C/C++ Program for Finding the vertex, focus and directrix of a parabola?

A parabola is a U-shaped curve that can be described by a quadratic equation. In C programming, we can find key properties of a parabola including its vertex, focus, and directrix using mathematical formulas.
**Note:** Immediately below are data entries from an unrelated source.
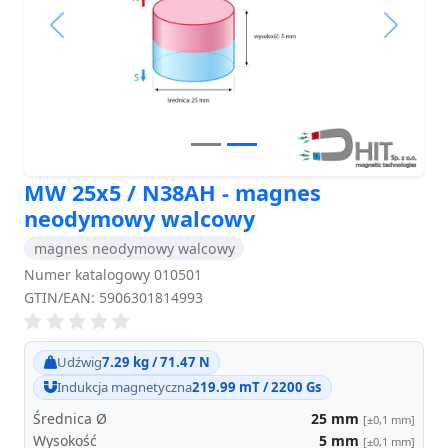
Previous
Next
MW 25x5 / N38AH - magnes
neodymowy walcowy
magnes neodymowy walcowy
Numer katalogowy 010501
GTIN/EAN: 5906301814993
Udźwig
7.29 kg / 71.47 N
Indukcja magnetyczna
219.99 mT / 2200 Gs
Średnica Ø
25
mm
[±0,1 mm]
Wysokość
5
mm
[±0,1 mm]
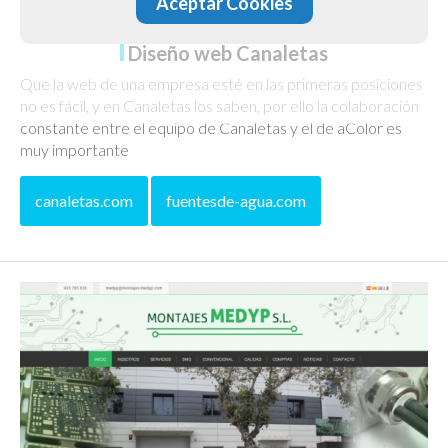
Aceptar Cookies
Diseño web Canaletas
Que la web de una empresa esté en las primeras posiciones
no es fácil, y en Canaletas los saben, por ello la colaboración
constante entre el equipo de Canaletas y el de aColor es
muy importante
canaletas.com
fuentesde-agua.com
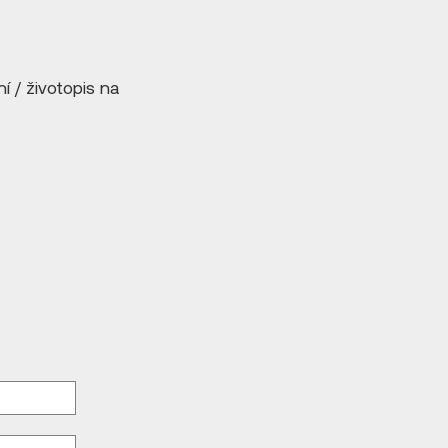
í / životopis na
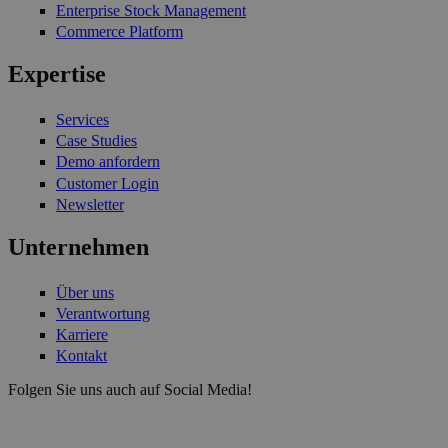
Enterprise Stock Management
Commerce Platform
Expertise
Services
Case Studies
Demo anfordern
Customer Login
Newsletter
Unternehmen
Über uns
Verantwortung
Karriere
Kontakt
Folgen Sie uns auch auf Social Media!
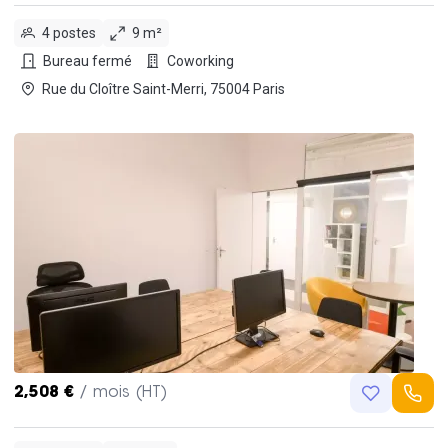
4 postes
9 m²
Bureau fermé
Coworking
Rue du Cloître Saint-Merri, 75004 Paris
2,508 €
/ mois (HT)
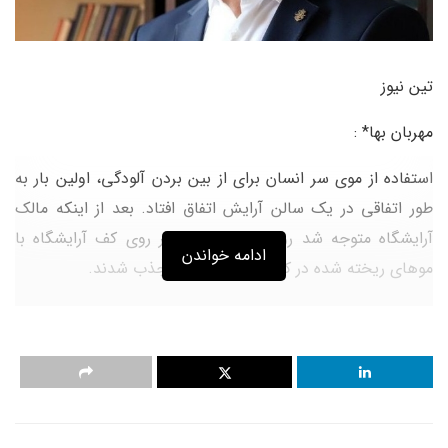
تین نیوز
مهربان بها* :
استفاده از موی سر انسان برای از بین بردن آلودگی، اولین بار به
طور اتفاقی در یک سالن آرایش اتفاق افتاد. بعد از اینکه مالک
آرایشگاه متوجه شد روغن ریخته شده بر روی کف آرایشگاه با
ادامه خواندن
موهای ریخته شده در کف سالن به خوبی جذب شدند.
برای اولین بار ایده و روش به کارگیری از موی سر بعد از حادثه
آلودگی نفتی تانکر Exxon Valdez در سال 1987 در آلاسکا مطرح
و مورد استفاده قرار گرفت. در حادثه نفتی Deepwater Horizon
خلیج مکزیک آمریکا در سال 2010 نیز از موی سرانسان جهت
مقابله و جمع آوری مواد نفتی استفاده شد.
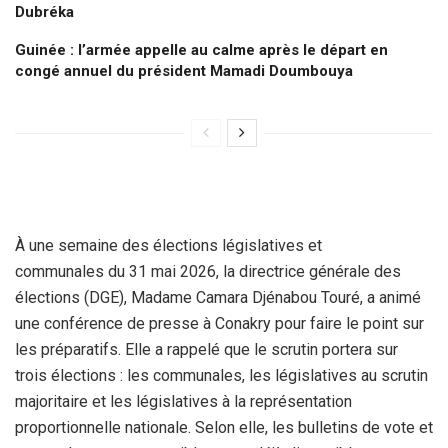
Dubréka
Guinée : l’armée appelle au calme après le départ en
congé annuel du président Mamadi Doumbouya
À une semaine des élections législatives et
communales du 31 mai 2026, la directrice générale des
élections (DGE), Madame Camara Djénabou Touré, a animé
une conférence de presse à Conakry pour faire le point sur
les préparatifs. Elle a rappelé que le scrutin portera sur
trois élections : les communales, les législatives au scrutin
majoritaire et les législatives à la représentation
proportionnelle nationale. Selon elle, les bulletins de vote et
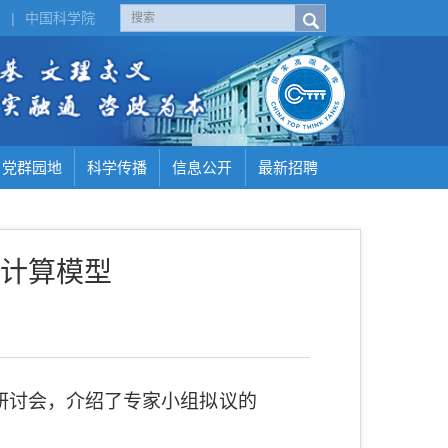
H
|
中国科学院
党群园地
科学传播
信息公开
最新招聘
计算模型
研讨会，介绍了专家小组拟议的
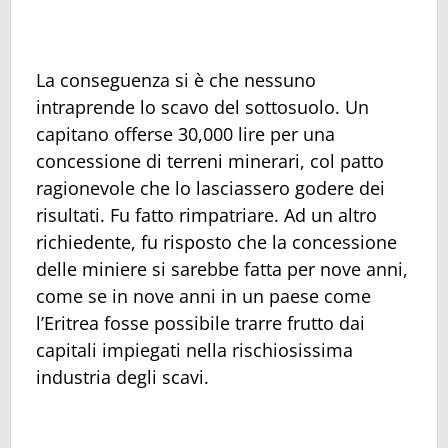
La conseguenza si è che nessuno
intraprende lo scavo del sottosuolo. Un
capitano offerse 30,000 lire per una
concessione di terreni minerari, col patto
ragionevole che lo lasciassero godere dei
risultati. Fu fatto rimpatriare. Ad un altro
richiedente, fu risposto che la concessione
delle miniere si sarebbe fatta per nove anni,
come se in nove anni in un paese come
l’Eritrea fosse possibile trarre frutto dai
capitali impiegati nella rischiosissima
industria degli scavi.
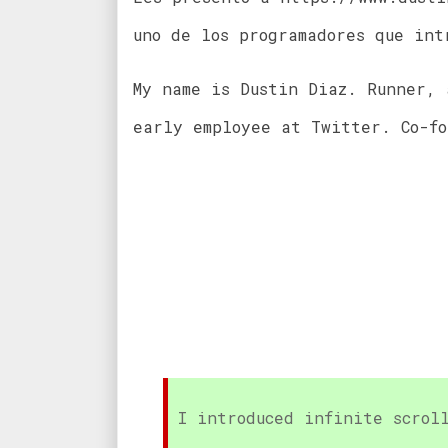
uno de los programadores que int
My name is Dustin Diaz. Runner, 
early employee at Twitter. Co-fo
I introduced infinite scro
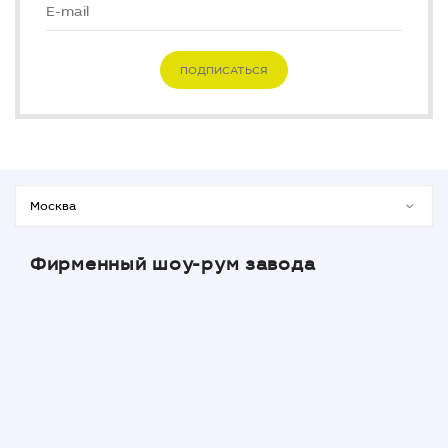
ПОДПИСАТЬСЯ
Фирменный шоу-рум завода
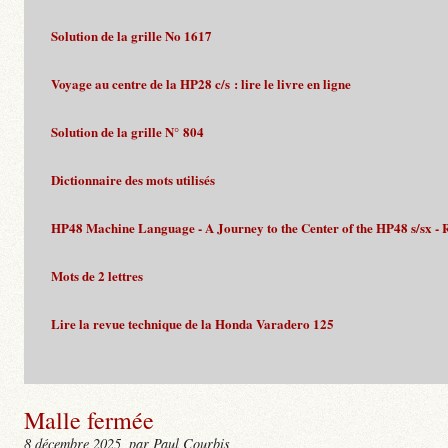
Solution de la grille No 1617
Voyage au centre de la HP28 c/s : lire le livre en ligne
Solution de la grille N° 804
Dictionnaire des mots utilisés
HP48 Machine Language - A Journey to the Center of the HP48 s/sx - 
Mots de 2 lettres
Lire la revue technique de la Honda Varadero 125
Malle fermée
8 décembre 2025
, par Paul Courbis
The general equation of a parabola is −

Syntax

y = ax² + bx + c

Where a, b, and c are coefficients and a ? 0.

Formulas

For a parabola y = ax² + bx + c, the key properties are calculated as −

• Vertex: (-b/(2a), (4ac - b²)/(4a))
• Focus: (-b/(2a), (4ac - b² + 1)/(4a))
• Directrix: y = (4ac - b² - 1)/(4a)

Example

This program calculates the vertex, focus, and directrix of a parabola given its coefficients −

#include <stdio.h>

void getParabolaDetails(float a, float b, float c) {
    float vertex_x = -b / (2 * a);
    float vertex_y = ((4 * a * c) - (b * b)) / (4 * a);
    
    float focus_x = vertex_x;
    float focus_y = vertex_y + (1 / (4 * a));
    
    float directrix = vertex_y - (1 / (4 * a));
    
    printf("Parabola equation: y = %.1fx² + %.1fx + %.1f\n", a, b, c);
    printf("Vertex: (%.3f, %.3f)\n", vertex_x, vertex_y);
    printf("Focus: (%.3f, %.3f)\n", focus_x, focus_y);
    printf("Directrix: y = %.3f\n", directrix);
}

int main() {
    float a = 1, b = -4, c = 3;
    
    printf("Finding parabola properties:\n");
    getParabolaDetails(a, b, c);
    
    return 0;
}

Finding parabola properties:
Parabola equation: y = 1.0x² + -4.0x + 3.0
Vertex: (2.000, -1.000)
Focus: (2.000, -0.750)
Directrix: y = -1.250

Key Points

• The vertex is the lowest (or highest) point of the parabola
• The focus is a point inside the parabola used for its geometric definition
• The directrix is a horizontal line that, together with the focus, defines the parabola
• For parabolas opening upward (a > 0), the focus is above the vertex

Conclusion

Using the standard quadratic equation coefficients, we can easily calculate the vertex, focus, and directrix of a parabola in C. These properties help visualize and analyze the parabola's geometric characteristics.